§ **What to produce**: Print the lines of the data from its first line through the line containing "1. HTML EVENT HANDLERS", both ends included, without the pictures.

Stored data entries:
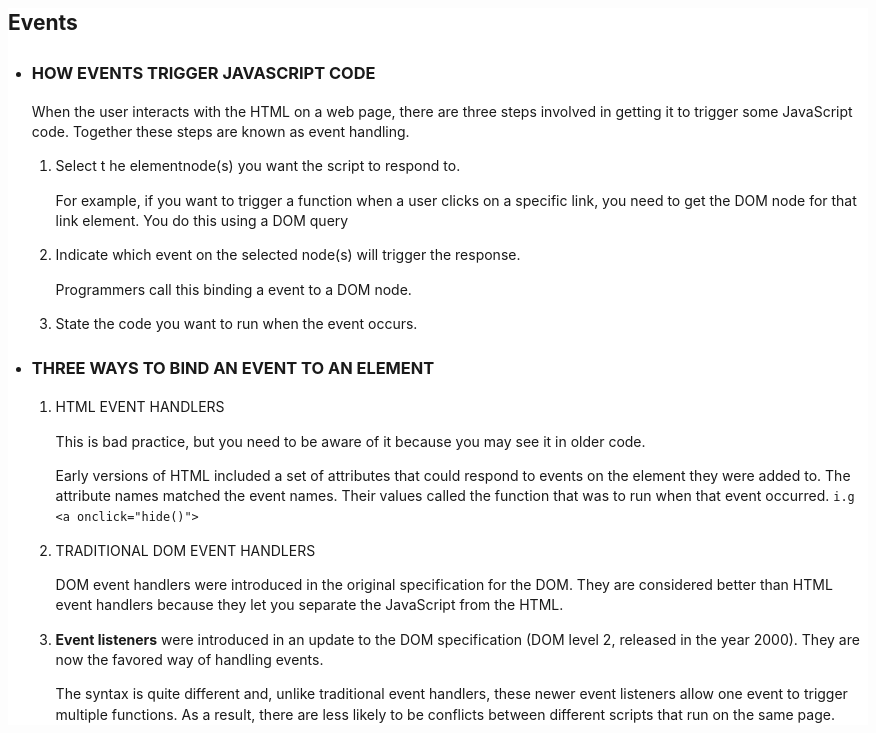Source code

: ## Events

  - ### HOW EVENTS TRIGGER JAVASCRIPT CODE

    When the user interacts with the HTML on a web page, there are three steps involved in getting it to trigger some JavaScript code. Together these steps are known as event handling.

    1. Select t he elementnode(s) you want the
    script to respond to.

        For example, if you want to trigger a function when a user clicks on a specific link, you need to get the DOM node for that link element. You do this using a DOM query

    2. Indicate which event on the selected node(s) will
    trigger the response.

       Programmers call this binding a event to a DOM node.

    3. State the code you want to run when the event occurs.

  - ### THREE WAYS TO BIND AN EVENT TO AN ELEMENT

    1. HTML EVENT HANDLERS

        This is bad practice, but you
        need to be aware of it because
        you may see it in older code.

        Early versions of HTML included
        a set of attributes that could
        respond to events on the
        element they were added to.
        The attribute names matched
        the event names. Their values
        called the function that was to
        run when that event occurred.
        `i.g <a onclick="hide()">`

    2. TRADITIONAL DOM EVENT HANDLERS

        DOM event handlers were
        introduced in the original
        specification for the DOM.
        They are considered better than
        HTML event handlers because
        they let you separate the
        JavaScript from the HTML.

    3. **Event listeners** were introduced
        in an update to the DOM
        specification (DOM level 2,
        released in the year 2000).
        They are now the favored way of
        handling events.

        The syntax is quite different and,
        unlike traditional event handlers,
        these newer event listeners allow
        one event to trigger multiple
        functions. As a result, there
        are less likely to be conflicts
        between different scripts that
        run on the same page.

    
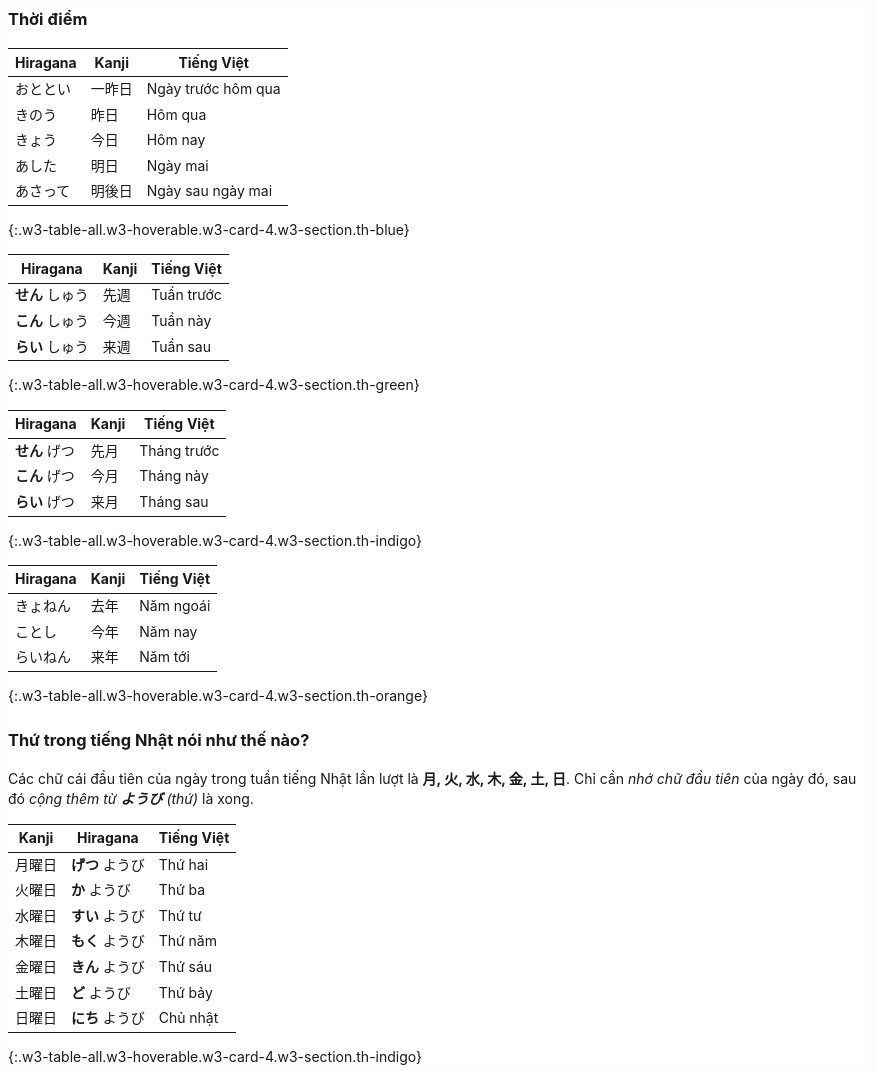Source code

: ### Thời điểm

| Hiragana | Kanji  | Tiếng Việt         |
|----------|--------|--------------------|
| おととい | 一昨日 | Ngày trước hôm qua |
| きのう   | 昨日   | Hôm qua            |
| きょう   | 今日   | Hôm nay            |
| あした   | 明日   | Ngày mai           |
| あさって | 明後日 | Ngày sau ngày mai  |
{:.w3-table-all.w3-hoverable.w3-card-4.w3-section.th-blue}

| Hiragana   | Kanji | Tiếng Việt |
|------------|-------|------------|
| **せん** しゅう | 先週  | Tuần trước |
| **こん** しゅう | 今週  | Tuần này   |
| **らい** しゅう | 来週  | Tuần sau   |
{:.w3-table-all.w3-hoverable.w3-card-4.w3-section.th-green}

| Hiragana | Kanji | Tiếng Việt  |
|----------|-------|-------------|
| **せん** げつ | 先月  | Tháng trước |
| **こん** げつ | 今月  | Tháng này   |
| **らい** げつ | 来月  | Tháng sau   |
{:.w3-table-all.w3-hoverable.w3-card-4.w3-section.th-indigo}

| Hiragana | Kanji | Tiếng Việt |
|----------|-------|------------|
| きょねん | 去年  | Năm ngoái  |
| ことし   | 今年  | Năm nay    |
| らいねん | 来年  | Năm tới    |
{:.w3-table-all.w3-hoverable.w3-card-4.w3-section.th-orange}

### Thứ trong tiếng Nhật nói như thế nào?

Các chữ cái đầu tiên của ngày trong tuần tiếng Nhật lần lượt là **月, 火, 水, 木, 金, 土, 日**. Chỉ cần *nhớ chữ đầu tiên* của ngày đó, sau đó *cộng thêm từ **ようび** (thứ)* là xong.

| Kanji  | Hiragana   | Tiếng Việt |
|--------|------------|------------|
| 月曜日 | **げつ** ようび |   Thứ hai  |
| 火曜日 |  **か** ようび  |   Thứ ba   |
| 水曜日 | **すい** ようび |   Thứ tư   |
| 木曜日 | **もく** ようび |   Thứ năm  |
| 金曜日 | **きん** ようび |   Thứ sáu  |
| 土曜日 |  **ど** ようび  |   Thứ bảy  |
| 日曜日 | **にち** ようび |  Chủ nhật  |
{:.w3-table-all.w3-hoverable.w3-card-4.w3-section.th-indigo}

§ **Response box**:
Source code

: ## Events

  - ### HOW EVENTS TRIGGER JAVASCRIPT CODE

    When the user interacts with the HTML on a web page, there are three steps involved in getting it to trigger some JavaScript code. Together these steps are known as event handling.

    1. Select t he elementnode(s) you want the
    script to respond to.

        For example, if you want to trigger a function when a user clicks on a specific link, you need to get the DOM node for that link element. You do this using a DOM query

    2. Indicate which event on the selected node(s) will
    trigger the response.

       Programmers call this binding a event to a DOM node.

    3. State the code you want to run when the event occurs.

  - ### THREE WAYS TO BIND AN EVENT TO AN ELEMENT

    1. HTML EVENT HANDLERS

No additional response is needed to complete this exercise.